What we discuss is just optimizing away those trivial runs.

Exactly! These can be very substantial (potentially close to 80% of the executions in particular setups)

However, I see the argument in the context of wrong tool_command (or however it is called) and things that are unsupported by the tool. It probably is best to handle this via filtering, so I move what remains to #998

I think that concludes the broad discussion. Thanks a lot for taking your time!

incaseoftrouble commented 6 months ago

Oh, one more point: I just realized that one task is one model with several properties, so one task-definition is exactly one task. This seems counter-intuitive to me. Shouldn't different model-property definitions be considered independent (at least this is how it would be for me, the different properties we are interested in for a give model often are completely unrelated.)

I'm mainly curious about the reasoning why this is the case. This feels unnatural.

PhilippWendler commented 6 months ago

Would you be in favor of the tool-info module in BenchExec being changed according to the wishes/needs of Y for Z, even if one still doesn't know whether the code from Y will get merged into X?

Oh, no, absolutely not, but I would also guess that most tool-info won't get merged into the benchexec distribution. I would even say it shouldn't for most artifact evaluations. I think it is sensible if tools provide their tool-info in their repo and only have tool-info of major, stable tools in benchexec. I am mainly seeing this from an artifact evaluation perspective, not a recurring competition. But anyway, I do see the argument.

It is explicitly a feature of BenchExec to work with tool-info modules that are defined outside of its own code. But we do want to encourage people to submit tool-info modules to BenchExec for inclusion, and the bars for this are low. The reason for this is that we are just as much in favor of people using BenchExec for all kinds of experiments, and the easier it is the more people will do it. We also have tool-info modules written by third parties (not the original tool developers), so if you perform a comparison against the state of the art for some paper, we invite you to submit your tool-info modules, as long as they do not hard-code specifics of your experiment.

Competitions are of course a strong argument for having a public tool-info module, and btw. we like it very much if competitions make having a merged tool-info module a participation requirement. We also strive to help competitions in this regard by timely reviewing of PRs with such modules (which often catches errors that would have otherwise only be found during pre-runs) and by coordinating releases with the competition schedule (such that a competition can point to an official release of BenchExec and declare that this is the state with which the competition was executed).

I think that concludes the broad discussion.

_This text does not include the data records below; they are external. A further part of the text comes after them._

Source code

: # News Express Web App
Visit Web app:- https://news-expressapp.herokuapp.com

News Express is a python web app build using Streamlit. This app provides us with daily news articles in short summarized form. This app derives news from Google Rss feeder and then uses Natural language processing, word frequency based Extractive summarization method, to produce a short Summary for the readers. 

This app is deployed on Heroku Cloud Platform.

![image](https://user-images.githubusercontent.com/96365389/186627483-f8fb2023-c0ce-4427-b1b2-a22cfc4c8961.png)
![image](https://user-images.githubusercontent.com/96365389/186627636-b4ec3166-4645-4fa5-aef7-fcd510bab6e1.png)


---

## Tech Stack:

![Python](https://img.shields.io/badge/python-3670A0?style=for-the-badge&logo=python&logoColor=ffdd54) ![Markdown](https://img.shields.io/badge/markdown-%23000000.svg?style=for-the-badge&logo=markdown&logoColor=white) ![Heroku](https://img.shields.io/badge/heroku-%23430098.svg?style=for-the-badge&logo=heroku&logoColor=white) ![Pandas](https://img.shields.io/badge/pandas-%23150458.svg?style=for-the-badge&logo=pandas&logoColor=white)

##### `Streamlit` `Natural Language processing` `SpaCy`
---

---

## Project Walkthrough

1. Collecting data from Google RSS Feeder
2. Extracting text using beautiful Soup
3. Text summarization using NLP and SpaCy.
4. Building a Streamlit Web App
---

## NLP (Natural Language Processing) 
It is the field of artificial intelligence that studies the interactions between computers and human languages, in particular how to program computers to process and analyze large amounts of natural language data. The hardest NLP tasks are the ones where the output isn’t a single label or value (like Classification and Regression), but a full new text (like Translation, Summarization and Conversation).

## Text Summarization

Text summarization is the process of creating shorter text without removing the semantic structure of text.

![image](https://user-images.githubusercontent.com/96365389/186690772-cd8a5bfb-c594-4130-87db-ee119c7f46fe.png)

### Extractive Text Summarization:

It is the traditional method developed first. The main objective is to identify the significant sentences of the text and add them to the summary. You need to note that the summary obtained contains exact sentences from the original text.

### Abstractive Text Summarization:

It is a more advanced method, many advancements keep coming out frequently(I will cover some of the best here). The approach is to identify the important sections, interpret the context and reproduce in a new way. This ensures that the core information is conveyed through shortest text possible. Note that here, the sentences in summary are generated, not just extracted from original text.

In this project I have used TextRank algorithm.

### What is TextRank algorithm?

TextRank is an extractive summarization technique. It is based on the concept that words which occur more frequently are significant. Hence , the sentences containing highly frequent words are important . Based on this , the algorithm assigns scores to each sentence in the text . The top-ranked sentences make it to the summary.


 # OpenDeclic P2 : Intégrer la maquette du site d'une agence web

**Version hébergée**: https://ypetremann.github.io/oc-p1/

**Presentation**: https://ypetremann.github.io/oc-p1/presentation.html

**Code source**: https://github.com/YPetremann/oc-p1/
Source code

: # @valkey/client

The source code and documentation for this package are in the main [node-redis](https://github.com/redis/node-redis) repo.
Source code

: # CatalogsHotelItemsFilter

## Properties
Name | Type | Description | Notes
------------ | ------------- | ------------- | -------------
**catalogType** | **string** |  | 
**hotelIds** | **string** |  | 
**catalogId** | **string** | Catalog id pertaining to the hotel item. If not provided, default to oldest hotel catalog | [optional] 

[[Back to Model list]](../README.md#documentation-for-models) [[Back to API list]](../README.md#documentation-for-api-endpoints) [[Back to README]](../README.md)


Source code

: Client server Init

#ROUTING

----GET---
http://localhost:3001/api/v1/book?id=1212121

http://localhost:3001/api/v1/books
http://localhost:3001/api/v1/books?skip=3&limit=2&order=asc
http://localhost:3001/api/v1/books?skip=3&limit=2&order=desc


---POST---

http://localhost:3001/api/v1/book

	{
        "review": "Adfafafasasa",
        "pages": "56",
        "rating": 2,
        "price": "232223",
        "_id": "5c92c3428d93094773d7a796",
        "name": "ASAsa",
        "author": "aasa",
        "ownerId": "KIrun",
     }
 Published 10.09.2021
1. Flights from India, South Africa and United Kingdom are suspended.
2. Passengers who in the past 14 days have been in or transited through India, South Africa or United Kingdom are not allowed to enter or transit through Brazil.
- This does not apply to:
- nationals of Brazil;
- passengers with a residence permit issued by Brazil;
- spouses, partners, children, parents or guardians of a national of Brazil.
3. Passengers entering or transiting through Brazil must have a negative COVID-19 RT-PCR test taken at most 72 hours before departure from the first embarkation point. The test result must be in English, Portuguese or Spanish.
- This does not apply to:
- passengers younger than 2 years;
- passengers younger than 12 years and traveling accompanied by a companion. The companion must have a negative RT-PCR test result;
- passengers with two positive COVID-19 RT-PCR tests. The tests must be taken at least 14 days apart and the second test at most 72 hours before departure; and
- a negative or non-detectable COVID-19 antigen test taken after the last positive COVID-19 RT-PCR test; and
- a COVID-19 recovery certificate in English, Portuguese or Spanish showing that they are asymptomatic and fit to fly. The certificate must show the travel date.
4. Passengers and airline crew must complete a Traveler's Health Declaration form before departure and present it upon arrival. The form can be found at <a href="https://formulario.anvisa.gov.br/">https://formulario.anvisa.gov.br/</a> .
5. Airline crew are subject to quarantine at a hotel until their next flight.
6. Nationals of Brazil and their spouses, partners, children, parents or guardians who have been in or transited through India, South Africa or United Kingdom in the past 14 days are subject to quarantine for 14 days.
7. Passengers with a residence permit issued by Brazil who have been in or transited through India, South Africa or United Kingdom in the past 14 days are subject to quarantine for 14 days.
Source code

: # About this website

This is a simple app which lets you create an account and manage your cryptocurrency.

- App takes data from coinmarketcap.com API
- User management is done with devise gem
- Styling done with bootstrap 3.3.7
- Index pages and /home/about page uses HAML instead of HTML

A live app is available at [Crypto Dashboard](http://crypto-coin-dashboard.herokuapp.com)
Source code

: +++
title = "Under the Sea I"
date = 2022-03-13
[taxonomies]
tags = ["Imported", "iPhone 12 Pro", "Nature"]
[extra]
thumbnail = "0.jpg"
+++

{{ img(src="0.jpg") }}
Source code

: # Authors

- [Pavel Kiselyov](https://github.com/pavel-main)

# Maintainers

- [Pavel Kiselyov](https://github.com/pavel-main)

Thanks a lot for taking your time!

You are welcome! We are always glad when more people adopt BenchExec and try to help! Especially for competitions we are interested in them using BenchExec, because they are a great way to spread this best practice.

Oh, one more point: I just realized that one task is one model with several properties, so one task-definition is exactly one task. This seems counter-intuitive to me. Shouldn't different model-property definitions be considered independent (at least this is how it would be for me, the different properties we are interested in for a give model often are completely unrelated.)

We consider one "task" to be the tuple "(input files, property, expected verdict)" (the latter two parts are optional). For the combination of one task and one tool one "run" is created, i.e., one concrete execution of the tool. One task-definition file can thus define several tasks.

I realized that our glossary did not precisely define this, but I added it now.